# Start of GIVEN DATA

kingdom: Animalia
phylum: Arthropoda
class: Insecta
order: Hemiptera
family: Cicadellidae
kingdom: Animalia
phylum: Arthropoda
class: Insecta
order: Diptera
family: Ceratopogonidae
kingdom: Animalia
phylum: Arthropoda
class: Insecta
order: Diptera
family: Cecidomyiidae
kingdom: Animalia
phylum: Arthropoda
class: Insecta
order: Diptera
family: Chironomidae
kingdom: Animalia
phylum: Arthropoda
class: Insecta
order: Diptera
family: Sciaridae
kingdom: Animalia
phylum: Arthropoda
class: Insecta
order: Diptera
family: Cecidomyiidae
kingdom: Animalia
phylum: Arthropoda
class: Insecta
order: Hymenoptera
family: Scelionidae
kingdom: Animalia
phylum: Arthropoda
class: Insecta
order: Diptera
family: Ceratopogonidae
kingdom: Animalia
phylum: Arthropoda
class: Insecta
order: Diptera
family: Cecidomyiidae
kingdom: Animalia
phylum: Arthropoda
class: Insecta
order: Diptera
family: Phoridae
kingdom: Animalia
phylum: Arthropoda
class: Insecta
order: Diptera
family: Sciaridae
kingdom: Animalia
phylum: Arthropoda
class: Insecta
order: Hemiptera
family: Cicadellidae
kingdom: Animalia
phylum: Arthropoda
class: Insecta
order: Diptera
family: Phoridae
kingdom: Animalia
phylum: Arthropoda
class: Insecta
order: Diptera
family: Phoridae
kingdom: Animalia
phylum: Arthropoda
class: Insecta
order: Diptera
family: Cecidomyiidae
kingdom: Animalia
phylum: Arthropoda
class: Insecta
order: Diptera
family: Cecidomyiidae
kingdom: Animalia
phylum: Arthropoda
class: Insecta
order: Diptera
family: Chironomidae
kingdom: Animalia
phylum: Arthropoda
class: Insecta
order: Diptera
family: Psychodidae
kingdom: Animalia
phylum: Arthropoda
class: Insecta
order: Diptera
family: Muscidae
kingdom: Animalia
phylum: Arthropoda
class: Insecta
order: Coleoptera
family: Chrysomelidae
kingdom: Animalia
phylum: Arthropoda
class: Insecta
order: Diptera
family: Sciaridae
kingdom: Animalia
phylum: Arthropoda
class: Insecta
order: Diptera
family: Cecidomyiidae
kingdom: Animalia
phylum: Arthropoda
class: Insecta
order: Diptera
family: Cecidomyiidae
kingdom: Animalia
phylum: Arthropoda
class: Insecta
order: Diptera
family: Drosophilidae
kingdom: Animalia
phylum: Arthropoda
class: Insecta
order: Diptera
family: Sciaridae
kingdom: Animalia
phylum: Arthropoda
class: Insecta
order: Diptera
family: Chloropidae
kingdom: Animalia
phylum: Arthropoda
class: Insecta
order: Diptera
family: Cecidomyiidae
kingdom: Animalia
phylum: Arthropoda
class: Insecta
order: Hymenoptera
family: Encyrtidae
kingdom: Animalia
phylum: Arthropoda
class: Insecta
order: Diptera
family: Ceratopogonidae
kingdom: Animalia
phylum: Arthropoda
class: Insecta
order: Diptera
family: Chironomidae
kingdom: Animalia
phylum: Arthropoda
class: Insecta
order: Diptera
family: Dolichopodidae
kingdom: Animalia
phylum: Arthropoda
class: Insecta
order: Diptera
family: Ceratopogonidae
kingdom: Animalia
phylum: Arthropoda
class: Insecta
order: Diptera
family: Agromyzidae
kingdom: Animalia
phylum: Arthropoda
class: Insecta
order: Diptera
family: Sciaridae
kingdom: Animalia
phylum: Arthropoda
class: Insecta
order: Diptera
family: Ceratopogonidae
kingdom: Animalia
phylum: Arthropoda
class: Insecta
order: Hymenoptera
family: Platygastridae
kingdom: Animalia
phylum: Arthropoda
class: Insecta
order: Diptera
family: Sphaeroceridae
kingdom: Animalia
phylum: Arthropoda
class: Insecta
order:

# End of GIVEN DATA

→ EXERCISE INSTRUCTIONS
Can you rewrite all of these records so that every "phylum" becomes "division", leaving everything else unchanged?

→ RESPONSE TO THE TASK
kingdom: Animalia
division: Arthropoda
class: Insecta
order: Hemiptera
family: Cicadellidae
kingdom: Animalia
division: Arthropoda
class: Insecta
order: Diptera
family: Ceratopogonidae
kingdom: Animalia
division: Arthropoda
class: Insecta
order: Diptera
family: Cecidomyiidae
kingdom: Animalia
division: Arthropoda
class: Insecta
order: Diptera
family: Chironomidae
kingdom: Animalia
division: Arthropoda
class: Insecta
order: Diptera
family: Sciaridae
kingdom: Animalia
division: Arthropoda
class: Insecta
order: Diptera
family: Cecidomyiidae
kingdom: Animalia
division: Arthropoda
class: Insecta
order: Hymenoptera
family: Scelionidae
kingdom: Animalia
division: Arthropoda
class: Insecta
order: Diptera
family: Ceratopogonidae
kingdom: Animalia
division: Arthropoda
class: Insecta
order: Diptera
family: Cecidomyiidae
kingdom: Animalia
division: Arthropoda
class: Insecta
order: Diptera
family: Phoridae
kingdom: Animalia
division: Arthropoda
class: Insecta
order: Diptera
family: Sciaridae
kingdom: Animalia
division: Arthropoda
class: Insecta
order: Hemiptera
family: Cicadellidae
kingdom: Animalia
division: Arthropoda
class: Insecta
order: Diptera
family: Phoridae
kingdom: Animalia
division: Arthropoda
class: Insecta
order: Diptera
family: Phoridae
kingdom: Animalia
division: Arthropoda
class: Insecta
order: Diptera
family: Cecidomyiidae
kingdom: Animalia
division: Arthropoda
class: Insecta
order: Diptera
family: Cecidomyiidae
kingdom: Animalia
division: Arthropoda
class: Insecta
order: Diptera
family: Chironomidae
kingdom: Animalia
division: Arthropoda
class: Insecta
order: Diptera
family: Psychodidae
kingdom: Animalia
division: Arthropoda
class: Insecta
order: Diptera
family: Muscidae
kingdom: Animalia
division: Arthropoda
class: Insecta
order: Coleoptera
family: Chrysomelidae
kingdom: Animalia
division: Arthropoda
class: Insecta
order: Diptera
family: Sciaridae
kingdom: Animalia
division: Arthropoda
class: Insecta
order: Diptera
family: Cecidomyiidae
kingdom: Animalia
division: Arthropoda
class: Insecta
order: Diptera
family: Cecidomyiidae
kingdom: Animalia
division: Arthropoda
class: Insecta
order: Diptera
family: Drosophilidae
kingdom: Animalia
division: Arthropoda
class: Insecta
order: Diptera
family: Sciaridae
kingdom: Animalia
division: Arthropoda
class: Insecta
order: Diptera
family: Chloropidae
kingdom: Animalia
division: Arthropoda
class: Insecta
order: Diptera
family: Cecidomyiidae
kingdom: Animalia
division: Arthropoda
class: Insecta
order: Hymenoptera
family: Encyrtidae
kingdom: Animalia
division: Arthropoda
class: Insecta
order: Diptera
family: Ceratopogonidae
kingdom: Animalia
division: Arthropoda
class: Insecta
order: Diptera
family: Chironomidae
kingdom: Animalia
division: Arthropoda
class: Insecta
order: Diptera
family: Dolichopodidae
kingdom: Animalia
division: Arthropoda
class: Insecta
order: Diptera
family: Ceratopogonidae
kingdom: Animalia
division: Arthropoda
class: Insecta
order: Diptera
family: Agromyzidae
kingdom: Animalia
division: Arthropoda
class: Insecta
order: Diptera
family: Sciaridae
kingdom: Animalia
division: Arthropoda
class: Insecta
order: Diptera
family: Ceratopogonidae
kingdom: Animalia
division: Arthropoda
class: Insecta
order: Hymenoptera
family: Platygastridae
kingdom: Animalia
division: Arthropoda
class: Insecta
order: Diptera
family: Sphaeroceridae
kingdom: Animalia
division: Arthropoda
class: Insecta
order:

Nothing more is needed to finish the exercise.